Sanjana Singh, Class 10 student of J B Petit High School for Girls and secretary general of the secretariat - JB model G20 said: “Essentially every year we have our annual UN conference JBMUN, that’s incredibly helpful in building confidence and instilling speaking skills among students. But this model G20 event is a real world experience where students are donning the roles of diplomats. Students have to simulate the proceedings of a G20 summit, where we discussed and debated global economic issues and worked together to come up with solutions to the world’s most pressing problems. What the delegates say in these sessions will either hinder the consensus or help with it at the end of the day. There is a minimum 10 minutes of research behind every statement they are or will be speaking here. That’s what makes it harder to be part of a conference like this.”

Singh said: “After every session we have to pay attention to what each delegate has said and find points of convergence and divergence and that is something unique to this conference. Getting delegates to consensus is so difficult given that different countries have diverse foreign policies that make it tough to get them on the same page. This conference has taught me that listening is more important than speaking most of the time. In Mumbai especially I have seen, we are very academically driven, which is wonderful but as a secretariat at this event, juggling with the event and our academics I have learnt experiences like these come once in a lifetime and teach us so much.”

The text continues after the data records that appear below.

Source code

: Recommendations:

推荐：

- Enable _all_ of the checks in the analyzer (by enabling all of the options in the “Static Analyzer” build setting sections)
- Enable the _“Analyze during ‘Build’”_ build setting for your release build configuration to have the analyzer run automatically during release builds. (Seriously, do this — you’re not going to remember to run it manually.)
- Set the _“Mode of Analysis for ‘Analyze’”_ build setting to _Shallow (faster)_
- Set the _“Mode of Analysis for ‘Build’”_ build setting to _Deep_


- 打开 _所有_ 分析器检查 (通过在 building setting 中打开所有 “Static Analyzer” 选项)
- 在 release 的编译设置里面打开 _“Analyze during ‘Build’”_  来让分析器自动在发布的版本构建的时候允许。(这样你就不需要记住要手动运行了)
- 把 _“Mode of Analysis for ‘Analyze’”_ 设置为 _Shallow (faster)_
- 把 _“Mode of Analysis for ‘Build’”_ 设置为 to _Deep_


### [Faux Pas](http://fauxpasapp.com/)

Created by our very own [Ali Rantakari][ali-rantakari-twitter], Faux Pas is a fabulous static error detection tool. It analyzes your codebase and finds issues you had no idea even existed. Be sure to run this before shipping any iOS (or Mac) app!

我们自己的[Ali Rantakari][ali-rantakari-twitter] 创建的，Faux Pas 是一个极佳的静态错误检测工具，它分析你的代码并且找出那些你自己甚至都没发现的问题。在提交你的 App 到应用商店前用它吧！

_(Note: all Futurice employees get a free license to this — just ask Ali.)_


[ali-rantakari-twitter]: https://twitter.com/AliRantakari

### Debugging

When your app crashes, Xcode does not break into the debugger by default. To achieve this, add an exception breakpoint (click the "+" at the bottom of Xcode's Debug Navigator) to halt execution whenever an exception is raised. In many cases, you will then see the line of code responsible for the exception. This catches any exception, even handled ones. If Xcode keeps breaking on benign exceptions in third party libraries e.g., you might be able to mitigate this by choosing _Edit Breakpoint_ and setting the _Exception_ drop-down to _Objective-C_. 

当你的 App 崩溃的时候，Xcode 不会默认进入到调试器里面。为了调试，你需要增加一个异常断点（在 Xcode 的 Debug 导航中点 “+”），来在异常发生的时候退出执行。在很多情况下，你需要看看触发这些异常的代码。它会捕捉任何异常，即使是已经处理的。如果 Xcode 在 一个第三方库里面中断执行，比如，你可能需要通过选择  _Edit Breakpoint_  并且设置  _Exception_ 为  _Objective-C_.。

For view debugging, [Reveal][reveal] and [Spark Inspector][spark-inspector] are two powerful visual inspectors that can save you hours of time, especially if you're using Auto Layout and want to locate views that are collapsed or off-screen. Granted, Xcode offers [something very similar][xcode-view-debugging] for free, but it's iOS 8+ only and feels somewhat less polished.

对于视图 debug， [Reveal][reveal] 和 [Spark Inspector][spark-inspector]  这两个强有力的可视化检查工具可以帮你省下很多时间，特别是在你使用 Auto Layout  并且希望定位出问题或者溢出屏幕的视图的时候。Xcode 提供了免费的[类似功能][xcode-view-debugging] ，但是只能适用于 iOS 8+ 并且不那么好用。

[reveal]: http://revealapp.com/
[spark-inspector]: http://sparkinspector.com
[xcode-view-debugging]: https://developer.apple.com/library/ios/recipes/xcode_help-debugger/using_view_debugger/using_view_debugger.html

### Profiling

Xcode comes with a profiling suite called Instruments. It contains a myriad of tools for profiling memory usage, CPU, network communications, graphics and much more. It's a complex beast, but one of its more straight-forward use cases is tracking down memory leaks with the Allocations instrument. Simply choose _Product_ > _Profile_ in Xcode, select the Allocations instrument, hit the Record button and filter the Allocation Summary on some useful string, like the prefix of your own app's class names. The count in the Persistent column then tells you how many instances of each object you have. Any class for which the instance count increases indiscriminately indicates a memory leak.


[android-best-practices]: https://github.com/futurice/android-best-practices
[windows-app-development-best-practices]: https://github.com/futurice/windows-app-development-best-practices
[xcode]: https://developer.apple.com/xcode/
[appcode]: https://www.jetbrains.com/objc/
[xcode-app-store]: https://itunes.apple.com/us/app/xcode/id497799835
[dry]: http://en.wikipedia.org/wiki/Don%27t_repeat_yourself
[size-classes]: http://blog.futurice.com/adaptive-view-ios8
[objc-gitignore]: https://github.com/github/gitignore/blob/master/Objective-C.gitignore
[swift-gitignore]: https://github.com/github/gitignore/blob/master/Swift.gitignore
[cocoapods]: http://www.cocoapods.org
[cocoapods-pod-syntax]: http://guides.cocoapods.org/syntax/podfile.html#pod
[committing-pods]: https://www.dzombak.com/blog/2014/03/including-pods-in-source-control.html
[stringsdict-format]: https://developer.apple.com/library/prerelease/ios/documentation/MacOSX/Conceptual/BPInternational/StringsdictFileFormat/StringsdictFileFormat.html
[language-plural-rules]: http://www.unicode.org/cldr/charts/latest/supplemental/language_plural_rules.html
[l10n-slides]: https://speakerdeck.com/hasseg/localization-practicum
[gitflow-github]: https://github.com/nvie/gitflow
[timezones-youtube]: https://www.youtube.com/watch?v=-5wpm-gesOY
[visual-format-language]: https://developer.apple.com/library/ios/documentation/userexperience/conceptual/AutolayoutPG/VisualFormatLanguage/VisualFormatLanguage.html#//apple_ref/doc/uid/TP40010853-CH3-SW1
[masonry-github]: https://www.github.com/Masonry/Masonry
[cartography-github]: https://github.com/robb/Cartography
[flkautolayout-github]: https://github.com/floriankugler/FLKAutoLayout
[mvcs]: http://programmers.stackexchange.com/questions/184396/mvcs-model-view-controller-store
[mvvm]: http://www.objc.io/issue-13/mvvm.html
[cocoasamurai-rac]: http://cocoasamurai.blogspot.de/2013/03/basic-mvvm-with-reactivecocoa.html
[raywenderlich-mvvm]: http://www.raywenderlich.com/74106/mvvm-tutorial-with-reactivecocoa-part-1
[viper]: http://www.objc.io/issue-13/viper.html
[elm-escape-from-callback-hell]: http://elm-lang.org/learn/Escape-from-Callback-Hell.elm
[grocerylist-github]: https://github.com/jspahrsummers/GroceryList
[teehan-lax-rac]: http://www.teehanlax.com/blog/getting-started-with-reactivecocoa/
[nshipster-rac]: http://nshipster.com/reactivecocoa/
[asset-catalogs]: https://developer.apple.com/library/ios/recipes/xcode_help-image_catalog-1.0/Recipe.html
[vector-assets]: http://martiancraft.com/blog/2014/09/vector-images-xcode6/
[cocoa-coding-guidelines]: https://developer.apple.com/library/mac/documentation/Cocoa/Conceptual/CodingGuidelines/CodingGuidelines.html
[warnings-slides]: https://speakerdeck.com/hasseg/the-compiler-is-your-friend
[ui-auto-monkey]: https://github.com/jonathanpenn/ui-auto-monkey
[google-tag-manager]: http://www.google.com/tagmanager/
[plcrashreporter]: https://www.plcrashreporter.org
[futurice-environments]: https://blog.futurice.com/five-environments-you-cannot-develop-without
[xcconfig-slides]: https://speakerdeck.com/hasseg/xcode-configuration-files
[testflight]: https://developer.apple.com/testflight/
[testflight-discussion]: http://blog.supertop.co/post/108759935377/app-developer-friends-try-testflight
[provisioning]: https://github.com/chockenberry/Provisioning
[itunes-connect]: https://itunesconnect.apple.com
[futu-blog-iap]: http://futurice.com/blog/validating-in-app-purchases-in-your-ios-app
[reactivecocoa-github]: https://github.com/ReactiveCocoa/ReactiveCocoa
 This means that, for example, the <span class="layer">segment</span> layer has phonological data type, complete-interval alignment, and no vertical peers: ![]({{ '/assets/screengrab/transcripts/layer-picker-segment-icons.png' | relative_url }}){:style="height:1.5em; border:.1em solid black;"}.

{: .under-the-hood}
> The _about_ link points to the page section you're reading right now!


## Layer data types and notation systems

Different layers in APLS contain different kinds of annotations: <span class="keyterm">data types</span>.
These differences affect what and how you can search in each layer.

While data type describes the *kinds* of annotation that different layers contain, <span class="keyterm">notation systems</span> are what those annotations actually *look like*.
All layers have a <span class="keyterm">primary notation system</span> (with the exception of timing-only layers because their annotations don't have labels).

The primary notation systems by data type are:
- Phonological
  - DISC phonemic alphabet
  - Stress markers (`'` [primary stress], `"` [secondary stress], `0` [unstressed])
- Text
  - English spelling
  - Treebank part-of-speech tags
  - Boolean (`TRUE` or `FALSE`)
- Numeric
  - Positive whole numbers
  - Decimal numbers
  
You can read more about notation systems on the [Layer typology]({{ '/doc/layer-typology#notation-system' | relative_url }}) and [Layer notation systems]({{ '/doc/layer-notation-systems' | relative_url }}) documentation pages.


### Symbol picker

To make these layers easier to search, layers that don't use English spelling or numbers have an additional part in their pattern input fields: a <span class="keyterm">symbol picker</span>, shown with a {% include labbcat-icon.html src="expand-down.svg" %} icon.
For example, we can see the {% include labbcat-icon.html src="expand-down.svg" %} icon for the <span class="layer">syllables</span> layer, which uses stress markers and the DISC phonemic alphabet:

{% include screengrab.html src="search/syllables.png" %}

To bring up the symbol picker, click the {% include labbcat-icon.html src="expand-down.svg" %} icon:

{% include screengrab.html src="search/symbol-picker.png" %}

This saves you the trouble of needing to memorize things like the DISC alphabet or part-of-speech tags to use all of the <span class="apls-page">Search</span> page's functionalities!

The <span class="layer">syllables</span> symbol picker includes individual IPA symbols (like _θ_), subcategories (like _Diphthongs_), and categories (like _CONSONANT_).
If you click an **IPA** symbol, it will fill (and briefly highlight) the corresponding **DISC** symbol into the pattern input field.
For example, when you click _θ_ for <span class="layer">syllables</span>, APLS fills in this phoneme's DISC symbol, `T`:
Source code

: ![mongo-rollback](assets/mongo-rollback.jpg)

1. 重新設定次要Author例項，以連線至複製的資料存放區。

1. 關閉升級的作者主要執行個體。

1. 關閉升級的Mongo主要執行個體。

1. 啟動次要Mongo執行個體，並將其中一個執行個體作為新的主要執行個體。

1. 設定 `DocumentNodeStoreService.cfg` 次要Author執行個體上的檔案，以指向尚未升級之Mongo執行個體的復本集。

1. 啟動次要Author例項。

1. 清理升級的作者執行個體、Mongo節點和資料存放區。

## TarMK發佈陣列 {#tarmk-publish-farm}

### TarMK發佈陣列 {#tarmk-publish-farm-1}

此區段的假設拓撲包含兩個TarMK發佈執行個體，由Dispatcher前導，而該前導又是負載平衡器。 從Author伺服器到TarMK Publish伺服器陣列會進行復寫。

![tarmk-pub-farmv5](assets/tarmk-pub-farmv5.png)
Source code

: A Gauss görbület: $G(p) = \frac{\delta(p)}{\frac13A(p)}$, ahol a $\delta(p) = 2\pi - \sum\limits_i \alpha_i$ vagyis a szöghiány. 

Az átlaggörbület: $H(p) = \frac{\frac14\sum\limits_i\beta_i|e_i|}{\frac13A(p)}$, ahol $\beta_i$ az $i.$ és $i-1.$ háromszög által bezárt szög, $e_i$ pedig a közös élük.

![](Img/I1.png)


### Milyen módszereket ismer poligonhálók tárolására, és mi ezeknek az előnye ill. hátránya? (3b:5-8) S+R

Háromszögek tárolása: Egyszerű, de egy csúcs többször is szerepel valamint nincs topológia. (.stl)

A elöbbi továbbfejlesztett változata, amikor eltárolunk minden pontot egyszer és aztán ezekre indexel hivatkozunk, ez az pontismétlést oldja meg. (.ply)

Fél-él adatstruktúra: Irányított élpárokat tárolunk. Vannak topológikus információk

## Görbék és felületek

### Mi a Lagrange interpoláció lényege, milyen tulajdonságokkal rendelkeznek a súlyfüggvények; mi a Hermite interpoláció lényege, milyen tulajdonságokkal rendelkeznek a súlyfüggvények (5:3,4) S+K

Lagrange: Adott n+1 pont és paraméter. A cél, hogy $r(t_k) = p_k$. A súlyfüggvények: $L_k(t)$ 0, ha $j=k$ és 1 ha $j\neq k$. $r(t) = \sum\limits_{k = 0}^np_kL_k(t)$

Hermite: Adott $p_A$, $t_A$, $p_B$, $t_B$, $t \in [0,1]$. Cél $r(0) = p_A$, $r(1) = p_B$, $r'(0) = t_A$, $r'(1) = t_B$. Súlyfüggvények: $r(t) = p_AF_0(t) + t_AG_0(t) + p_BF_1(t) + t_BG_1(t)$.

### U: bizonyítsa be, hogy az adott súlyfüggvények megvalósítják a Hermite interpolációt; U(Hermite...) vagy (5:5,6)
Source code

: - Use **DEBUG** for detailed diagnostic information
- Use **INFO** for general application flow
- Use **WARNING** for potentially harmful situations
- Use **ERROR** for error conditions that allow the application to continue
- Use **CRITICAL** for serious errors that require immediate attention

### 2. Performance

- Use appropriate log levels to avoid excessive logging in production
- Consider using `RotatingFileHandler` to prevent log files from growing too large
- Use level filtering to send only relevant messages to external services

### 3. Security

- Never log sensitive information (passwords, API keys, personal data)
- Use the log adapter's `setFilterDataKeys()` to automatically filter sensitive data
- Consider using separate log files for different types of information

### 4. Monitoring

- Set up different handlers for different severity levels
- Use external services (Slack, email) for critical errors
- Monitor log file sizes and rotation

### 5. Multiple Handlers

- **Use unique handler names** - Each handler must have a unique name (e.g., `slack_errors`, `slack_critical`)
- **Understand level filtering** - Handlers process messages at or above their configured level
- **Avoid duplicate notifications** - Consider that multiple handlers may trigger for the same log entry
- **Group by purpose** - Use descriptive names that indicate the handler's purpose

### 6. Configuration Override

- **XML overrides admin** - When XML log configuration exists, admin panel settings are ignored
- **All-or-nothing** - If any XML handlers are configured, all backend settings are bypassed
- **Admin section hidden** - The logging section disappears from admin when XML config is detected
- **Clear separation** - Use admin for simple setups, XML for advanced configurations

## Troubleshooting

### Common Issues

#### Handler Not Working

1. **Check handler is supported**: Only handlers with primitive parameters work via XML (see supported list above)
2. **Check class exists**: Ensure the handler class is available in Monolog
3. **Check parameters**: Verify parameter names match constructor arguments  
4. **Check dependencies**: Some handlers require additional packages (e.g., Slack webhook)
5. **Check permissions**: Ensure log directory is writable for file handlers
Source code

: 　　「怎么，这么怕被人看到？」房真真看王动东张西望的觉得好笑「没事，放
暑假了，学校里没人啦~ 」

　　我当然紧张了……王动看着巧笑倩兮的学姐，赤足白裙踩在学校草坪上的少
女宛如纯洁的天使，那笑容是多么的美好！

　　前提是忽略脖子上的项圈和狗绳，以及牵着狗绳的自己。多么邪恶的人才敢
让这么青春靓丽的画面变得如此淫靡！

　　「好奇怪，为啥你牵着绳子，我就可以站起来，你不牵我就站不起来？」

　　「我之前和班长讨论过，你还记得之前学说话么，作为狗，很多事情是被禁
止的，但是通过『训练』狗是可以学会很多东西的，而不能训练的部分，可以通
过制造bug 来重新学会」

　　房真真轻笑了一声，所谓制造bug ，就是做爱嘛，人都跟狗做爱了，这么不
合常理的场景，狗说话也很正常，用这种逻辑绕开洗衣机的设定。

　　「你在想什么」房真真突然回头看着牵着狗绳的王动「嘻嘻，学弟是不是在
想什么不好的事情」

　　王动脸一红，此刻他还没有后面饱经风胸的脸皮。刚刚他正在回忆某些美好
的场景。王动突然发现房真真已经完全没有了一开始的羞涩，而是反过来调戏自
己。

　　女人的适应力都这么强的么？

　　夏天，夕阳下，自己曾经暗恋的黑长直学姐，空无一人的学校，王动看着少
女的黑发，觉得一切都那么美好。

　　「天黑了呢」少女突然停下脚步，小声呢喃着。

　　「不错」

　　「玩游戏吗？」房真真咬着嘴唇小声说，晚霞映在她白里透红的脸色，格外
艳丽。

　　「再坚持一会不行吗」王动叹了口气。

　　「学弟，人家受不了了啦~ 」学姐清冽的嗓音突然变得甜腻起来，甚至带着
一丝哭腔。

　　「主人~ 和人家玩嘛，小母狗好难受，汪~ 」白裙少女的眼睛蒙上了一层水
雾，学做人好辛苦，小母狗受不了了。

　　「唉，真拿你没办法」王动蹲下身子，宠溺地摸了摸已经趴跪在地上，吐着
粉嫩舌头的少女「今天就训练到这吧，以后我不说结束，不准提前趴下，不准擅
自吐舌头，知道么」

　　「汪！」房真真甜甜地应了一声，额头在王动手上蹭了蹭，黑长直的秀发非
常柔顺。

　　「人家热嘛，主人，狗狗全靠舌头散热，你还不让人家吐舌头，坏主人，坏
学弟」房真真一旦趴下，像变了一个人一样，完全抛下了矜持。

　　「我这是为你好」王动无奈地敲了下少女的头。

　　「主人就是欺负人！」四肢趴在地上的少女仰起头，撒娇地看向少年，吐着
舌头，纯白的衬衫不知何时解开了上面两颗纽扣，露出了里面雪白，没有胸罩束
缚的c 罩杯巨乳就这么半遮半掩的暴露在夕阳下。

Another student from J B Petit High School for Girls and a delegate representing India said: “Preparing for the summit was a challenging task. I spent hours researching and analyzing various economic issues, studying the positions of different countries and formulating strategies to achieve India’s goals. I delved into complex terror financing which was the topic of the first session. Given that G20 is more about collaboration and cooperation between countries, I had to work out and find a way to work with countries like Pakistan and Afghanistan, even though the delegations from these countries aren’t in the committee. I did extensive research about Pakistan and Afghanistan and found a lot of ways to implement solutions.”

“As the delegate representing China, I was tasked with representing the interests of my country and advocating for its priorities. This meant that I had to be well-versed in the economic policies and positions of China, as well as have a strong understanding of the global economic landscape. Researching these topics proved challenging, particularly when relying on Internet sources. For instance, when initiating my research, a simple query such as “China’s approach to terrorism” yielded multilateral perspectives, placing me in a challenging situation and necessitating diligent efforts. Most of the details regarding the country’s foreign policy were in Chinese, requiring me to translate and decipher them,” said Navya Singh Rajwant from SIS (Singapore International School) sharing her experience.

Rajwant said: “This conference tested me a lot and has taught me to be a little more diplomatic, a little more controlled, when I speak. Be less defensive, more sensitive. In general, I have learnt to articulate myself better.”

The JB Model G20 Summit had a Leaders’ Summit on Day 2, Sunday, November 26, featuring a formal signing procedure during the voting for or against a consensus communique. The summit concluded with the presentation of awards to delegates for exemplary performance during the Leaders’ Summit.